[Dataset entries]
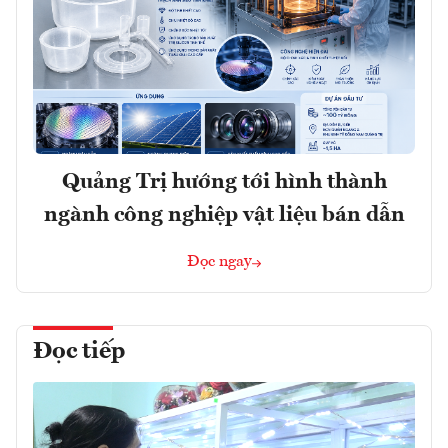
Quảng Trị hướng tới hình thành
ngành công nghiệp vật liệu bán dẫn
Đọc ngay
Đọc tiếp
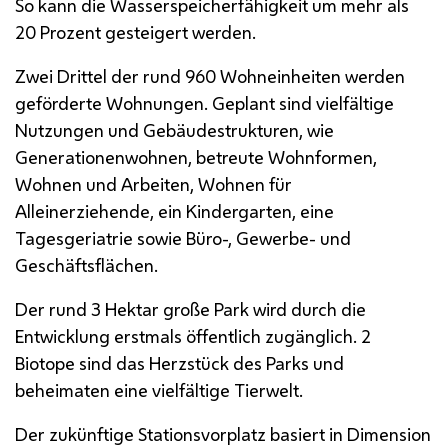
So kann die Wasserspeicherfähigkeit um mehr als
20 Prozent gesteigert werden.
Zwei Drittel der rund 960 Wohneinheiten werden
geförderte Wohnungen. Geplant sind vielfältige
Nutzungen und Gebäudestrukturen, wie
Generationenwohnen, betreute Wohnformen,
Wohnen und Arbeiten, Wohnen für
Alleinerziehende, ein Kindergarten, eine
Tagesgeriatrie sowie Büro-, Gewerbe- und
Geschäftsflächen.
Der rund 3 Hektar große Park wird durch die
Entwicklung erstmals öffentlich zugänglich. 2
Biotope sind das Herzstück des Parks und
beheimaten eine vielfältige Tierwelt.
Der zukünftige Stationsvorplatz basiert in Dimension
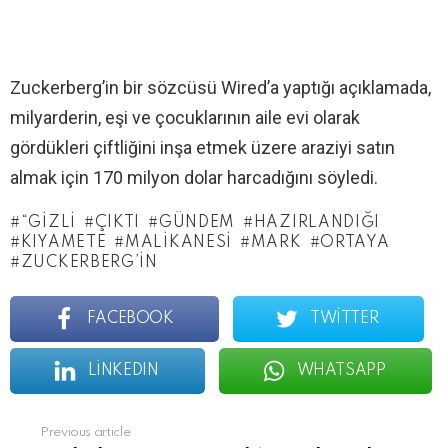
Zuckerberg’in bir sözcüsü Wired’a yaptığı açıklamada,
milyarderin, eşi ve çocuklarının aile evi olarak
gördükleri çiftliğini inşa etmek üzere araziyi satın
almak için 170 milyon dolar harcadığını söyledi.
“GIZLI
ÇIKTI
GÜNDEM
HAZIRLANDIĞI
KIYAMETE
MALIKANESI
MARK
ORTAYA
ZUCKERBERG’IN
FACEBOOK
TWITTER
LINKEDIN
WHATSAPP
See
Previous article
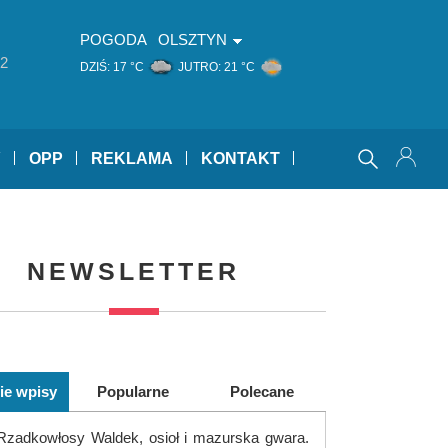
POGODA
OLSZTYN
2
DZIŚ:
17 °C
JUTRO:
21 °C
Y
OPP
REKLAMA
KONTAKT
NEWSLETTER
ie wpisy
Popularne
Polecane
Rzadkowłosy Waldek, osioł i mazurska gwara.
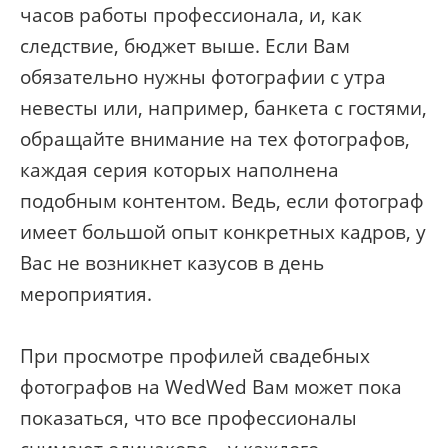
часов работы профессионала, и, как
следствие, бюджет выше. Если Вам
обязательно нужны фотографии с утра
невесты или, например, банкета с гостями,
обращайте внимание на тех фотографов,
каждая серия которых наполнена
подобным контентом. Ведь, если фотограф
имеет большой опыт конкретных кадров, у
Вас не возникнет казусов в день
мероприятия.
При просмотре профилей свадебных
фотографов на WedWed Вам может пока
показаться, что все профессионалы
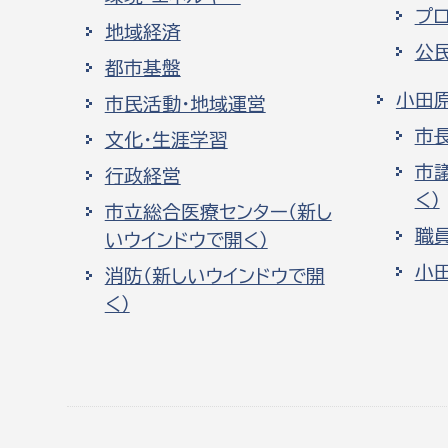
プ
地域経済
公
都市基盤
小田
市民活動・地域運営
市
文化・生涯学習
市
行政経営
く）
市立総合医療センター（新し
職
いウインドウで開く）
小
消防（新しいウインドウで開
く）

» **What is required**
Copy out the lines of the listing between the one containing "Zuckerberg’in bir sözcüsü" and the one containing "Previous article", inclusive, keeping each line unchanged.

» **Answer to this problem**
Zuckerberg’in bir sözcüsü Wired’a yaptığı açıklamada,
milyarderin, eşi ve çocuklarının aile evi olarak
gördükleri çiftliğini inşa etmek üzere araziyi satın
almak için 170 milyon dolar harcadığını söyledi.
“GIZLI
ÇIKTI
GÜNDEM
HAZIRLANDIĞI
KIYAMETE
MALIKANESI
MARK
ORTAYA
ZUCKERBERG’IN
FACEBOOK
TWITTER
LINKEDIN
WHATSAPP
See
Previous article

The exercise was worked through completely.